§ WHAT IS EXPECTED: Repeat the data word for word and skip the pictures.

§ Document images with source code:
<<<<
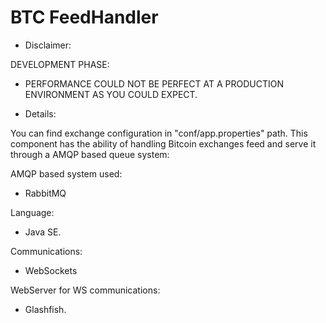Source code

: # BTC FeedHandler

- Disclaimer:

DEVELOPMENT PHASE: 

  - PERFORMANCE COULD NOT BE PERFECT AT A PRODUCTION ENVIRONMENT AS YOU COULD EXPECT.


- Details:

You can find exchange configuration in "conf/app.properties" path. This component has the ability of handling Bitcoin exchanges feed and serve it through a AMQP based queue system:



AMQP based system used:

- RabbitMQ

Language:

- Java SE.

Communications:

- WebSockets

WebServer for WS communications:

- Glashfish.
>>>>
§ PROBLEM SOLUTION:
Source code

: # BTC FeedHandler

- Disclaimer:

DEVELOPMENT PHASE: 

  - PERFORMANCE COULD NOT BE PERFECT AT A PRODUCTION ENVIRONMENT AS YOU COULD EXPECT.


- Details:

You can find exchange configuration in "conf/app.properties" path. This component has the ability of handling Bitcoin exchanges feed and serve it through a AMQP based queue system:



AMQP based system used:

- RabbitMQ

Language:

- Java SE.

Communications:

- WebSockets

WebServer for WS communications:

- Glashfish.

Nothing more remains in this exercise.